Certains militent pour une reconnaissance législative plus claire des situations créées par la GPA à l’étranger, suivant le modèle de l’Espagne ou du Portugal qui, tout en prohibant cette pratique sur leur territoire, ont adopté des dispositions spécifiques pour la reconnaissance des filiations établies légalement à l’étranger. Une telle approche aurait le mérite de la clarté juridique et éviterait aux familles concernées le parcours judiciaire souvent long et incertain qu’elles doivent actuellement entreprendre.

D’autres voix s’élèvent pour proposer une légalisation encadrée de la GPA en France, sur le modèle du Royaume-Uni ou du Canada, où cette pratique est autorisée sous forme altruiste (sans rémunération de la mère porteuse au-delà du remboursement des frais engagés). Cette option permettrait d’éviter le recours à l’étranger et d’assurer un encadrement éthique de la pratique, mais elle se heurte à de fortes résistances philosophiques et politiques.

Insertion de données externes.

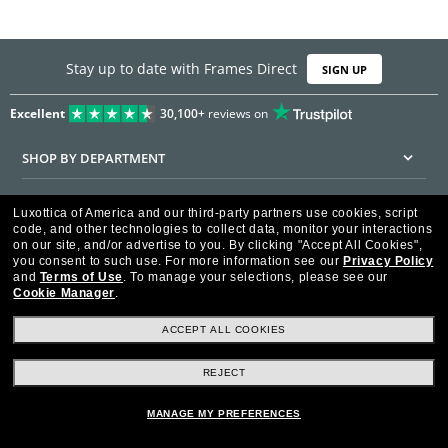
Stay up to date with Frames Direct
SIGN UP
Excellent
30,100+
reviews on
SHOP BY DEPARTMENT
DISCOUNTS & PROMOTIONS
Luxottica of America and our third-party partners use cookies, script
code, and other technologies to collect data, monitor your interactions
CUSTOMER SERVICE
on our site, and/or advertise to you.
By clicking "Accept All Cookies",
you consent to such use.
For more information see our
Privacy Policy
and
Terms of Use
.
To manage your selections, please see our
FRAMESDIRECT.COM
Cookie Manager
.
HELPFUL INFORMATION
ACCEPT ALL COOKIES
WE GUARANTEE EVERY TRANSACTION IS 100% SECURE
REJECT
MANAGE MY PREFERENCES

Les enjeux éthiques et les droits fondamentaux

Au-delà des questions juridiques, le débat sur la transcription des actes de naissance d’enfants nés par GPA soulève des enjeux éthiques fondamentaux. Il met en tension plusieurs principes:

  • La dignité humaine et la non-marchandisation du corps humain
  • L’intérêt supérieur de l’enfant et son droit à une identité stable
  • L’autonomie reproductive des individus
  • L’égalité entre tous les enfants, quelle que soit leur mode de conception

La Cour européenne des droits de l’homme a joué un rôle déterminant en plaçant l’intérêt de l’enfant au centre de sa jurisprudence. Dans l’avis consultatif du 10 avril 2019, elle a précisé que si les États disposent d’une marge d’appréciation quant aux moyens permettant d’établir la filiation des enfants nés par GPA, ils doivent néanmoins garantir l’effectivité et la célérité des procédures de reconnaissance, conformément à l’intérêt supérieur de l’enfant.

Cette approche centrée sur les droits de l’enfant trouve un écho dans la Convention internationale des droits de l’enfant qui garantit à tout enfant le droit de connaître ses origines et d’être pris en charge par ses parents. Elle invite à dépasser les considérations liées à la légitimité de la GPA pour se concentrer sur la protection juridique des enfants qui en sont issus.

Dans cette perspective, une solution équilibrée pourrait consister à maintenir l’interdiction de la GPA en France tout en reconnaissant pleinement les liens de filiation établis légalement à l’étranger, à condition que certaines garanties éthiques soient respectées (absence d’exploitation de la mère porteuse, consentement libre et éclairé, absence de rémunération excessive, etc.). Cette approche permettrait de concilier la préservation des principes éthiques français avec la protection des droits fondamentaux des enfants.

En définitive, la question de la transcription irrégulière des enfants nés par GPA révèle les tensions inhérentes à un monde globalisé où les pratiques bioéthiques varient considérablement d’un pays à l’autre. Elle rappelle que le droit de la filiation, loin d’être une simple technique juridique, touche aux fondements anthropologiques de nos sociétés et à notre conception de la famille. Face à ces défis, le droit français est appelé à trouver un équilibre délicat entre la préservation de ses valeurs fondamentales et l’adaptation aux réalités contemporaines, toujours guidé par la considération primordiale de l’intérêt de l’enfant.